Gary Cohen is not a doctor or a nurse. He has never worked in a hospital, and, he admits, he thinks hospitals are kind of scary, in part because both of his parents died in one. But when the Environmental Protection Agency released a draft report in the mid-1990s, citing hospital incinerators as the country’s No. 1 source of carcinogenic dioxin emissions, Cohen, a longtime environmental activist, simply couldn’t abide the irony. How could the industry that existed to heal people be doing so much harm?

In 1996, he and colleague Charlotte Brody founded the nonprofit Health Care Without Harm, and Cohen quietly made his way to hospitals around the country, explaining to aghast administrators how their operations were hurting patients, employees and communities. Then he supplied them with cost-effective steps they could take to remedy the situation, as well as the promise of a lasting partnership.

Some 15 years later, Health Care Without Harm is a coalition of nearly 500 hospitals, universities, health professional organizations and environmental groups working in 52 countries around the world.
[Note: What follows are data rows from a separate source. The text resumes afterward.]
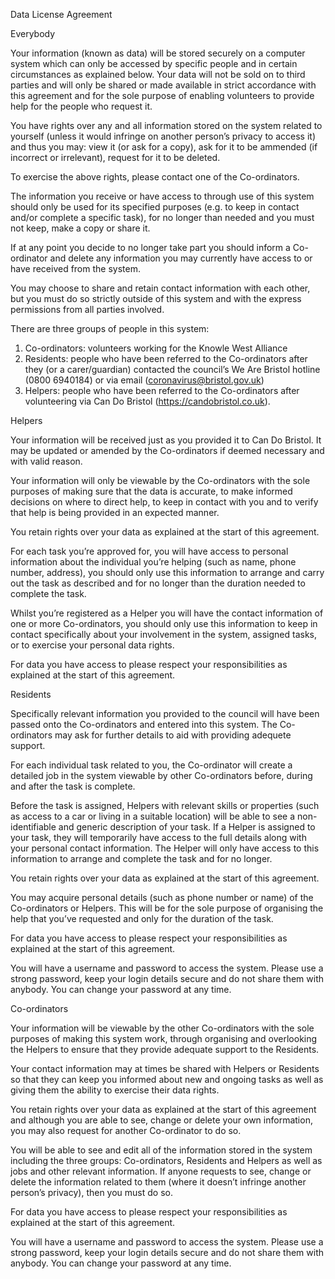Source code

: Data License Agreement


Everybody

Your information (known as data) will be stored securely on a computer system which can only be accessed by specific people and in certain circumstances as explained below. Your data will not be sold on to third parties and will only be shared or made available in strict accordance with this agreement and for the sole purpose of enabling volunteers to provide help for the people who request it.

You have rights over any and all information stored on the system related to yourself (unless it would infringe on another person’s privacy to access it) and thus you may:
view it (or ask for a copy),
ask for it to be ammended (if incorrect or irrelevant),
request for it to be deleted.

To exercise the above rights, please contact one of the Co-ordinators.

The information you receive or have access to through use of this system should only be used for its specified purposes (e.g. to keep in contact and/or complete a specific task), for no longer than needed and you must not keep, make a copy or share it.

If at any point you decide to no longer take part you should inform a Co-ordinator and delete any information you may currently have access to or have received from the system.

You may choose to share and retain contact information with each other, but you must do so strictly outside of this system and with the express permissions from all parties involved.




There are three groups of people in this system:
1. Co-ordinators: volunteers working for the Knowle West Alliance
2. Residents: people who have been referred to the Co-ordinators after they (or a carer/guardian) contacted the council’s We Are Bristol hotline (0800 6940184) or via email (coronavirus@bristol.gov.uk)
3. Helpers: people who have been referred to the Co-ordinators after volunteering via Can Do Bristol (https://candobristol.co.uk).



Helpers

Your information will be received just as you provided it to Can Do Bristol. It may be updated or amended by the Co-ordinators if deemed necessary and with valid reason.

Your information will only be viewable by the Co-ordinators with the sole purposes of making sure that the data is accurate, to make informed decisions on where to direct help, to keep in contact with you and to verify that help is being provided in an expected manner.

You retain rights over your data as explained at the start of this agreement.

For each task you’re approved for, you will have access to personal information about the individual you’re helping (such as name, phone number, address), you should only use this information to arrange and carry out the task as described and for no longer than the duration needed to complete the task.

Whilst you’re registered as a Helper you will have the contact information of one or more Co-ordinators, you should only use this information to keep in contact specifically about your involvement in the system, assigned tasks, or to exercise your personal data rights.

For data you have access to please respect your responsibilities as explained at the start of this agreement.



Residents

Specifically relevant information you provided to the council will have been passed onto the Co-ordinators and entered into this system. The Co-ordinators may ask for further details to aid with providing adequete support.

For each individual task related to you, the Co-ordinator will create a detailed job in the system viewable by other Co-ordinators before, during and after the task is complete.

Before the task is assigned, Helpers with relevant skills or properties (such as access to a car or living in a suitable location) will be able to see a non-identifiable and generic description of your task. If a Helper is assigned to your task, they will temporarily have access to the full details along with your personal contact information. The Helper will only have access to this information to arrange and complete the task and for no longer.

You retain rights over your data as explained at the start of this agreement.

You may acquire personal details (such as phone number or name) of the Co-ordinators or Helpers. This will be for the sole purpose of organising the help that you’ve requested and only for the duration of the task.

For data you have access to please respect your responsibilities as explained at the start of this agreement.

You will have a username and password to access the system. Please use a strong password, keep your login details secure and do not share them with anybody. You can change your password at any time.



Co-ordinators

Your information will be viewable by the other Co-ordinators with the sole purposes of making this system work, through organising and overlooking the Helpers to ensure that they provide adequate support to the Residents. 

Your contact information may at times be shared with Helpers or Residents so that they can keep you informed about new and ongoing tasks as well as giving them the ability to exercise their data rights.

You retain rights over your data as explained at the start of this agreement and although you are able to see, change or delete your own information, you may also request for another Co-ordinator to do so.

You will be able to see and edit all of the information stored in the system including the three groups: Co-ordinators, Residents and Helpers as well as jobs and other relevant information. If anyone requests to see, change or delete the information related to them (where it doesn’t infringe another person’s privacy), then you must do so.

For data you have access to please respect your responsibilities as explained at the start of this agreement.

You will have a username and password to access the system. Please use a strong password, keep your login details secure and do not share them with anybody. You can change your password at any time.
When Cohen began the work, there were 5,000 medical-waste incinerators in the U.S. By 2006, there were 83. Back then, every nurse carried a thermometer filled with highly poisonous mercury; the instruments lined the shelves of pharmacies and went home from the hospital with new mothers. Today, mercury thermometers are practically obsolete in the United States, and Cohen, partnering with the World Health Organization, is on the cusp of making them disappear around the world. Cohen helped hospitals leverage their massive buying power to get medical supply companies to stock hospitals with greener products. Even as his work with hospitals deepened in the U.S. and expanded worldwide, Cohen has a more ambitious goal. “If the health care sector can clean up its own house,” he says, “they can be powerful messengers in the broader society on how we can detox the entire economy.”